┌──

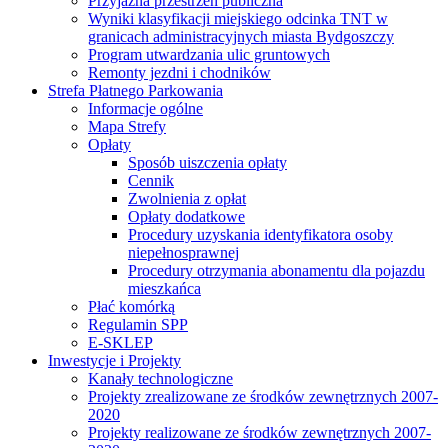
Przyjazna przestrzeń publiczna
Wyniki klasyfikacji miejskiego odcinka TNT w
granicach administracyjnych miasta Bydgoszczy
Program utwardzania ulic gruntowych
Remonty jezdni i chodników
Strefa Płatnego Parkowania
Informacje ogólne
Mapa Strefy
Opłaty
Sposób uiszczenia opłaty
Cennik
Zwolnienia z opłat
Opłaty dodatkowe
Procedury uzyskania identyfikatora osoby
niepełnosprawnej
Procedury otrzymania abonamentu dla pojazdu
mieszkańca
Płać komórką
Regulamin SPP
E-SKLEP
Inwestycje i Projekty
Kanały technologiczne
Projekty zrealizowane ze środków zewnętrznych 2007-
2020
Projekty realizowane ze środków zewnętrznych 2007-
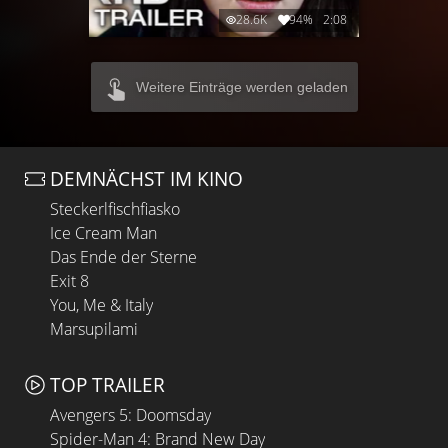
28.6K
94%
2:08
Weitere Einträge werden geladen
DEMNÄCHST IM KINO
Steckerlfischfiasko
Ice Cream Man
Das Ende der Sterne
Exit 8
You, Me & Italy
Marsupilami
TOP TRAILER
Avengers 5: Doomsday
Spider-Man 4: Brand New Day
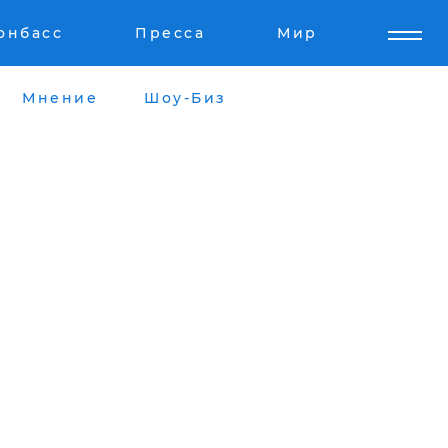
онбасс
Пресса
Мир
Мнение
Шоу-Биз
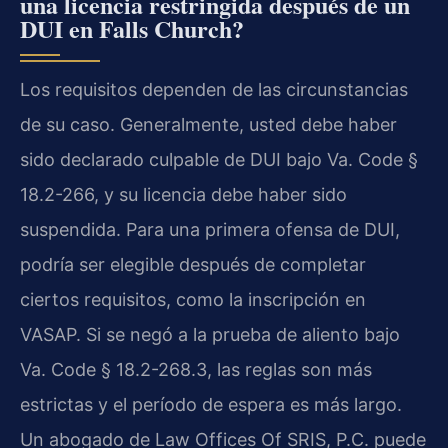
una licencia restringida después de un
DUI en Falls Church?
Los requisitos dependen de las circunstancias
de su caso. Generalmente, usted debe haber
sido declarado culpable de DUI bajo Va. Code §
18.2-266, y su licencia debe haber sido
suspendida. Para una primera ofensa de DUI,
podría ser elegible después de completar
ciertos requisitos, como la inscripción en
VASAP. Si se negó a la prueba de aliento bajo
Va. Code § 18.2-268.3, las reglas son más
estrictas y el período de espera es más largo.
Un abogado de Law Offices Of SRIS, P.C. puede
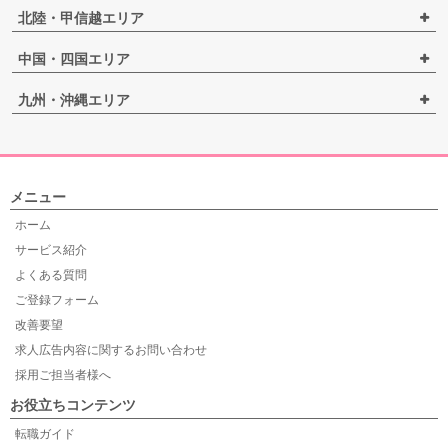
北陸・甲信越エリア
中国・四国エリア
九州・沖縄エリア
メニュー
ホーム
サービス紹介
よくある質問
ご登録フォーム
改善要望
求人広告内容に関するお問い合わせ
採用ご担当者様へ
お役立ちコンテンツ
転職ガイド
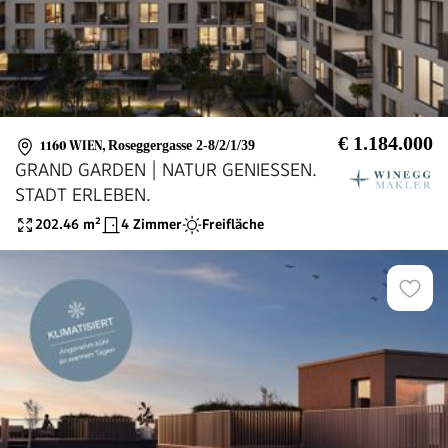
€ 1.184.000
1160 WIEN
,
Roseggergasse 2-8/2/1/39
GRAND GARDEN | NATUR GENIESSEN.
STADT ERLEBEN.
202.46
m²
4 Zimmer
Freifläche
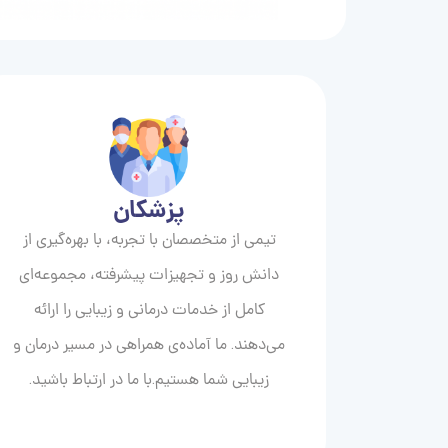
پزشکان
تیمی از متخصصان با تجربه، با بهره‌گیری از
دانش روز و تجهیزات پیشرفته، مجموعه‌ای
کامل از خدمات درمانی و زیبایی را ارائه
می‌دهند. ما آماده‌ی همراهی در مسیر درمان و
زیبایی‌ شما هستیم.با ما در ارتباط باشید.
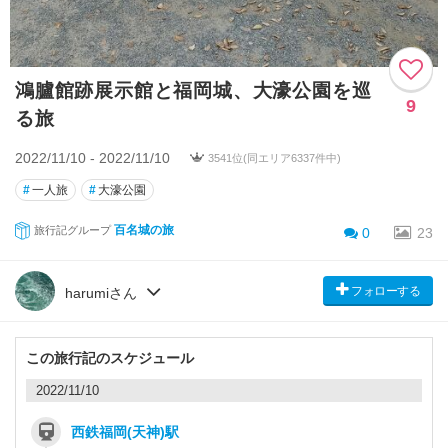
鴻臚館跡展示館と福岡城、大濠公園を巡
9
る旅
2022/11/10 - 2022/11/10
3541位(同エリア6337件中)
#
一人旅
#
大濠公園
百名城の旅
旅行記グループ
0
23
フォローする
harumiさん
この旅行記のスケジュール
2022/11/10
西鉄福岡(天神)駅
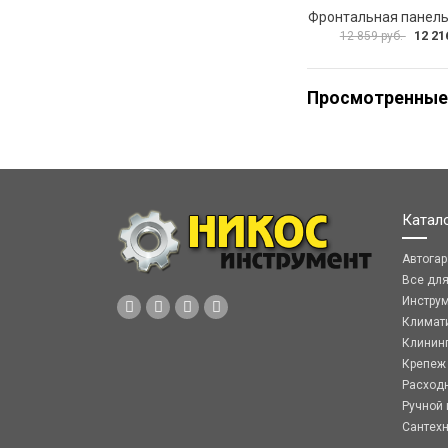
12 21
12 859 руб.
Просмотренные
Катал
Автога
Все дл
Инстру
Климат
Клинин
Крепеж
Расход
Ручной 
Сантех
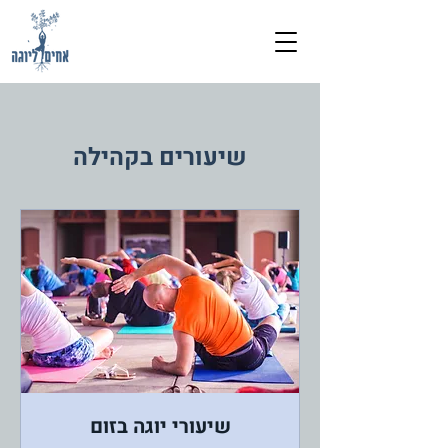
שיעורים בקהילה
שיעורי יוגה בזום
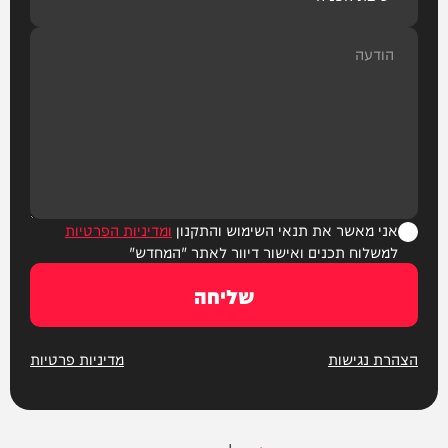
אני מאשר את תנאי השימוש והתקנון
ומדיניות הפרטיות
למשלוח תכנים ואישור דיוור לאתר "המחדש"
שליחה
הצהרת נגישות
מדיניות פרטיות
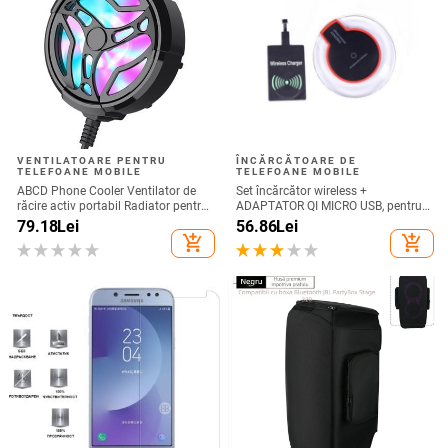
VENTILATOARE PENTRU
ÎNCĂRCĂTOARE DE
TELEFOANE MOBILE
TELEFOANE MOBILE
ABCD Phone Cooler Ventilator de
Set încărcător wireless +
răcire activ portabil Radiator pentru
ADAPTATOR QI MICRO USB, pentru
telefon mobil pentru jocuri
telefon + receptor wireless Qi cu
79.18
Lei
56.86
Lei
micro USB-culoare neagră
add_shopping_cart
add_shopping_cart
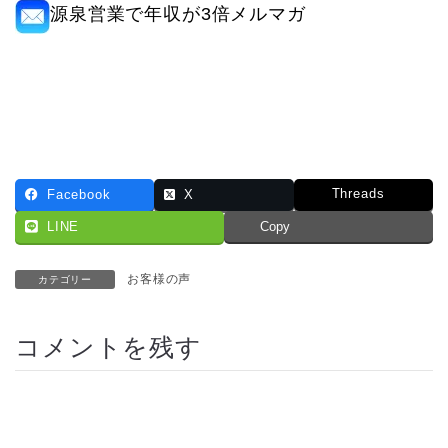
源泉営業で年収が3倍メルマガ
Threads
Facebook
X
LINE
Copy
お客様の声
カテゴリー
コメントを残す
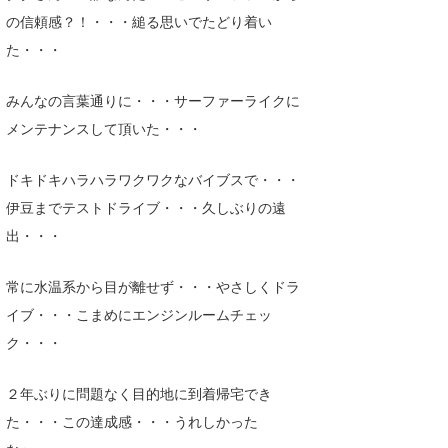
の信頼感？！・・・縋る思いでたどり着い
喜納海人
KID
た・・・
KOBU
みんなの言葉通りに・・・サーファーライクに
KY
メンテナンスして頂いた・・・
MIN
ドキドキハラハラワクワクなバイブスで・・・
mitz
伊豆までテストドライブ・・・久しぶりの遠
OYZ
出・・・
S.K
常に水温系から目が離せず・・・やさしくドラ
Soulman
イブ・・・こまめにエンジンルームチェッ
ク・・・
VAGY
２年ぶりに問題なく目的地に到着帰宅でき
waka☆=
た・・・この達成感・・・うれしかった
YUKI☆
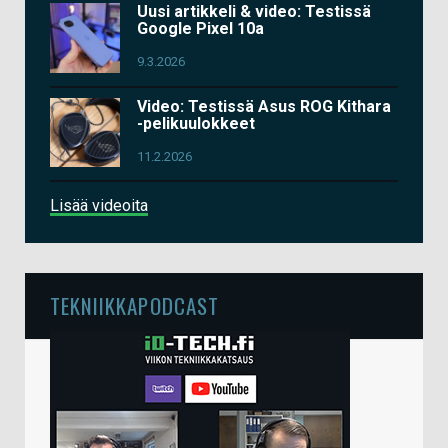
Uusi artikkeli & video: Testissä
Google Pixel 10a
9.3.2026
Video: Testissä Asus ROG Kithara
-pelikuulokkeet
11.2.2026
Lisää videoita
TEKNIIKKAPODCAST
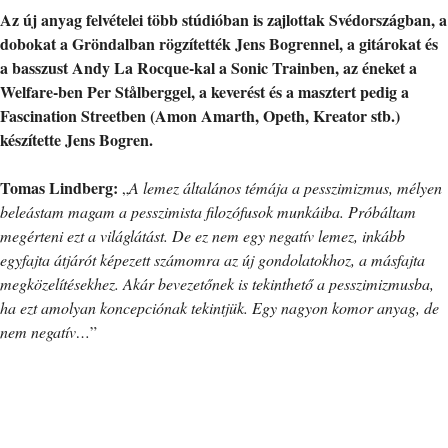
Az új anyag felvételei több stúdióban is zajlottak Svédországban, a
dobokat a Gröndalban rögzítették Jens Bogrennel, a gitárokat és
a basszust Andy La Rocque-kal a Sonic Trainben, az éneket a
Welfare-ben Per Stålberggel, a keverést és a masztert pedig a
Fascination Streetben (Amon Amarth, Opeth, Kreator stb.)
készítette Jens Bogren.
Tomas Lindberg:
„
A lemez általános témája a pesszimizmus, mélyen
beleástam magam a pesszimista filozófusok munkáiba. Próbáltam
megérteni ezt a világlátást. De ez nem egy negatív lemez, inkább
egyfajta átjárót képezett számomra az új gondolatokhoz, a másfajta
megközelítésekhez. Akár bevezetőnek is tekinthető a pesszimizmusba,
ha ezt amolyan koncepciónak tekintjük. Egy nagyon komor anyag, de
nem negatív…
”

└──

WHAT IS BEING ASKED
With every picture omitted, write out the material exactly from its first line through the line containing "Opłaty dodatkowe".

ANSWER SPACE
Przyjazna przestrzeń publiczna
Wyniki klasyfikacji miejskiego odcinka TNT w
granicach administracyjnych miasta Bydgoszczy
Program utwardzania ulic gruntowych
Remonty jezdni i chodników
Strefa Płatnego Parkowania
Informacje ogólne
Mapa Strefy
Opłaty
Sposób uiszczenia opłaty
Cennik
Zwolnienia z opłat
Opłaty dodatkowe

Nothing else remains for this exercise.